I reloaded the truck in the rain in Grants but I figured out a way to prop the bumbershoot up over the back window of the cap. Unfortunately, I thought of that after I had filled the coolers with rainwater. I got everything in and battened down and left about on schedule. It rained hard enough along I40 that I slowed down to 55 in a couple of spots when I started hydroplaning just a little.
The Albuquerque motel that was holding my driver’s license hostage wasn’t where their address says it was but I found it by asking at all the other motels along the strip. Finally recognized it. They hadn’t “refound” my license so I continued on my way on to Roswell to find the little green men. I had high hopes they would accept my latest colonoscopy results.
I drove through the mysterious, desolate village of Encino, pop 94, the city of dusty oaks on US 60 where I took some photos of Encino Motel Management. I’m thinking Encino doesn’t need a whole lot of motel management.
The highway going into Roswell has a lot of irrigation running and a number of green fields that stand out from the surrounding scrub.
I read here in Roswell that they’re going to launch some weasels up in a rocket. “So where are they headed?” I asked. Otter space, of course!

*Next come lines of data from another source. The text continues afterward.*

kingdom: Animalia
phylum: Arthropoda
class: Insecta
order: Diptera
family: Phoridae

In 1947, something happened during a severe thunderstorm northwest of Roswell, New Mexico. Was it a flying saucer? Was it a weather balloon? What happened? The Roswell UFO Museum has a lot of documentation and a lot of detail but I couldn’t get past the humanoid appearance. It’s just too easy and too science fictiony. The 1990 sighting in Doylestown, PA, did catch my eye, though. And my colonoscopy results did get me a reduced admission price.

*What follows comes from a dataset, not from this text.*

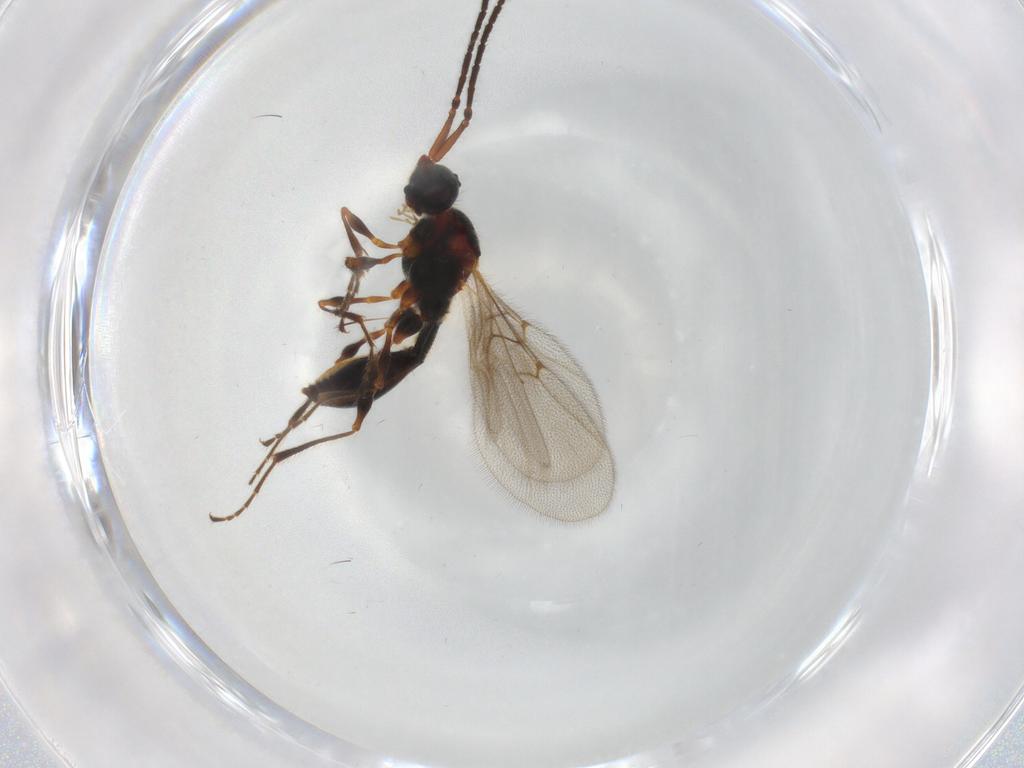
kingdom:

The Budget Motel had my reservation and was ready for me. The desk clerk told me I could plug my truck into my room, but the door seal was too tight for the cord. She gave me another parking space right next to the office and let me plug in there. And if I had had a mini-port-to-HDMI cable, I could have used their 32″ wall mounted Samsung for a computer monitor. The room a/c-heater fan was too loud, though.
The motel backed onto the Emergency Room landing pad for the local hospital. Two deliveries came in while I was jockeying the truck around.

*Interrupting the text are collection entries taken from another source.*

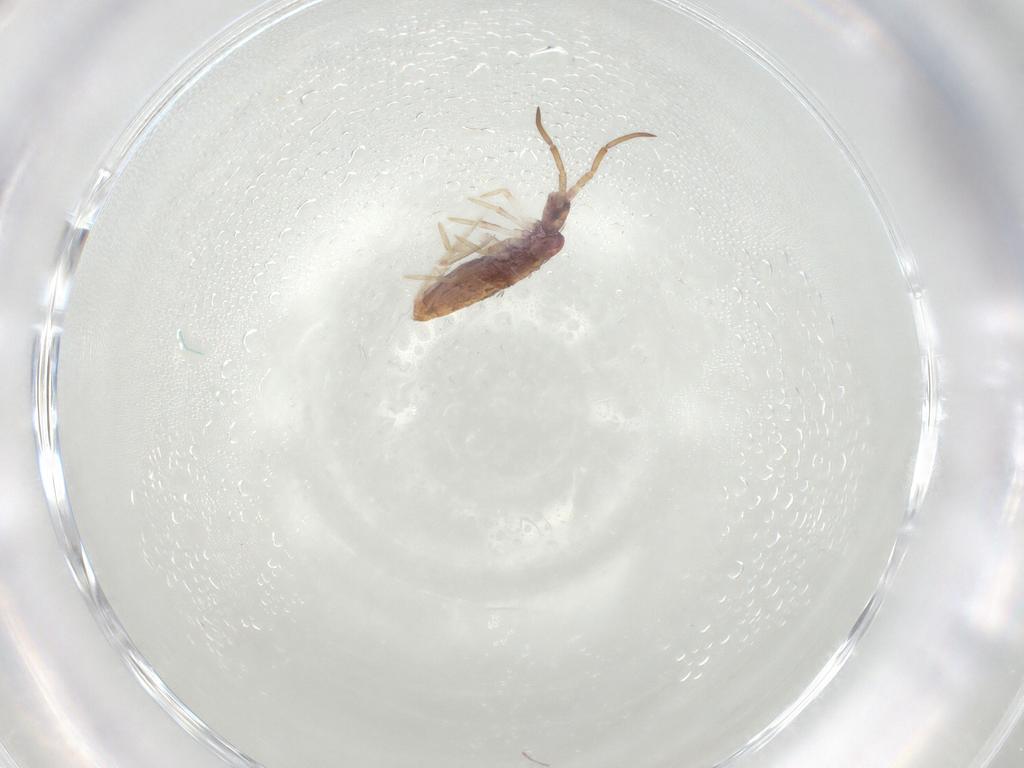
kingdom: Animalia
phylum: Arthropoda
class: Collembola
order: Entomobryomorpha
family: Entomobryidae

I went to the Roswell Museum and Art Center the next morning. It’s home to the largest public collection of works by Peter Hurd and Henriette Wyeth, painters whom I knew of but had never met. I found both have become synonymous with the landscape and culture of southeastern New Mexico. Hurd was raised in Roswell where his father worked a small ranch southwest of town. His father hoped he would pursue a military career, but after NMMI and two years at West Point, Hurd dropped out of West Point to study with N. C. Wyeth in Chadds Ford in the 1920s. During the summers at Wyeth’s home, Hurd met Henriette, Andy’s sister and the eldest of the Wyeth kids. They were married in 1929 and moved permanently to their Sentinel Ranch in San Patricio, New Mexico a few years later.
I had thought of him as one of the multitude of Brandywine artists and never twigged that he might be from somewhere else. I really enjoyed that collection.
The New Mexico Military Institute is the only state-supported military high school and two-year college in the western United States. NMMI also has a “notable” collection of art and historical objects in the Roswell Museum. Their Duty, Honor, Art was a mix of portraits of officers and more traditional landscapes. Art of the Book was fascinating as was Artists by Artists (portraits of artists by others) but I didn’t think much of the Bravo/Grande project. That “interdisciplinary project that examines the relationship between regional communities and the river” but it was all pretty two-faced to me.
I didn’t visit the Goddard Planetarium because their shows are on Wednesdays and one Saturday each month and, unfortunately, I missed the Robert H. Goddard Collection of scientific equipment and rocket parts.
Next stop Midland, TX, for race cars and oil wells with maybe the rain coming right along with me.